Aside from a great pair of shoes, one thing that was mandatory for me was Body Glide. Body Glide, or something similar, to stop the chafing. I write a lot about chafing in the book. I would have smoke pouring out of my shorts quite often if I didn’t use the stuff. So that really saved—maybe not my life—but parts of my anatomy that maybe no one cares that they’re safe.
In figuring out what pace you should try to run, you used Oprah as your running muse. Why Oprah?
I had no concept of what a good pace was when I felt started running, and I kind of just fell into a natural pace for the longer runs that I had to do. Once I found out that I was running at near ten-minute mile pace, give or take, I started to look for somebody whom I could kind of identify with and, in my competition-oriented mind, challenge myself against. And Oprah, very famously among the running community as I came to learn, had run four hours and thirty minutes, which is roughly ten-minute miles. So I my mind I decided I was going to be running against Oprah.
You ran 4:26:03, which means you were successful in beating Oprah. Congratulations.
Thank you. She felt too humiliated to call me and congratulate me herself. But I see my voicemail light is on, so maybe that’s her.
Among other things, you also include a glossary of running terms. Is there a running term or expression that you find particularly silly or amusing?
I still don’t know if I really understand “negative splits.” I came to learn what a split was, but a negative split I never fully understood. But when someone explains it to me now, I’d know how to nod at the right time.
In a chapter on injuries, you name a few of the ugly things you can get from running, including blisters, black toenails, and road race T-shirts. Did you get any injuries while training for your marathon?
I definitely got plantar fasciitis. I also lost several toenails. Let’s take a moment of silence in their memory. The big thing is that on a couple of occasions, I just clumsily rolled my ankle in a gruesome, horrible way. I dealt with it by lying on the ground and crying and then limping back to my car and not running for two or three days. Also by wearing this incredibly erotic tensor bandage around my ankle. What are they called? ACE bandages, I think.

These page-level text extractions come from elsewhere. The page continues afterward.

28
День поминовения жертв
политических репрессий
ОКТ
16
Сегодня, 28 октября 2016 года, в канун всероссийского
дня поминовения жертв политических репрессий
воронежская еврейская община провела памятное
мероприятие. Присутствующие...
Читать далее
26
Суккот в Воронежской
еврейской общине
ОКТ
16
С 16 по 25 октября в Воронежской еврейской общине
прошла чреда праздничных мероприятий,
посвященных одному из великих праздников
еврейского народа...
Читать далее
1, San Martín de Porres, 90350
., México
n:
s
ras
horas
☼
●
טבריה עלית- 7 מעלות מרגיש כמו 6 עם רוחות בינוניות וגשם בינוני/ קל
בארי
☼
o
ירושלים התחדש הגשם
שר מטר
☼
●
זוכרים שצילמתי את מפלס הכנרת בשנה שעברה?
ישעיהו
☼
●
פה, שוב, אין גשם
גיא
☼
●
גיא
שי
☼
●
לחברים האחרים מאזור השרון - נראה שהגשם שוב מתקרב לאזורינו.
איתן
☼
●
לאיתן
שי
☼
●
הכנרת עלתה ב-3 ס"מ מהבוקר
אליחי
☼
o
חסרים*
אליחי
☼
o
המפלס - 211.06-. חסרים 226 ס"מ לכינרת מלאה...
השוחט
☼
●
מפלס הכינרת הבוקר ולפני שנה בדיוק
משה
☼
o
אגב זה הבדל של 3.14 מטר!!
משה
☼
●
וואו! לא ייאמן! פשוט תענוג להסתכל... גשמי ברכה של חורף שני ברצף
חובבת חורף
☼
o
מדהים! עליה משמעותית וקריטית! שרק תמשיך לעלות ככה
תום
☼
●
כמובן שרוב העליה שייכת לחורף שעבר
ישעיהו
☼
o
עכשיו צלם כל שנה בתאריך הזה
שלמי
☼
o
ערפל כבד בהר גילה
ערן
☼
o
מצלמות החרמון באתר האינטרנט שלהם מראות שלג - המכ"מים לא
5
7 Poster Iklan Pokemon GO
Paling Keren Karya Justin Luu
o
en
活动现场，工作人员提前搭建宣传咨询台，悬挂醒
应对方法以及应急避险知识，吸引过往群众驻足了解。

On the subject of marathon expos you write: “I had no idea what a marathon ‘expo’ was. Now that I do, I miss those earlier days of blissful ignorance.” Why the hard feelings?
The one thing that’s always bothered me is that they force you to go. You can’t pick up your bib in any other place. And you quickly understand that you’ve been lured into this store, this marketplace for running garbage. It’s like being at a museum or amusement park and exiting through the gift shop. I never liked that feeling of being the forced consumer. That said, at the New York Marathon expo, I bought a shirt, gloves, and a bunch of crap. So I guess the system works. Maybe my book is being pushed on some poor suckers right now at some marathon expo.
Are you likely to run another marathon in the future?
I don’t know. I think the Berlin Marathon would be a fun one to run. But then I also heard recently that you can rollerblade the Berlin Marathon on the Saturday before. Then I thought that is a lot easier and I wouldn’t have to train, and wouldn’t it be cool to rollerblade through Berlin. Also, you get a medal, which I figure I can quickly show and no one will know what I got it for.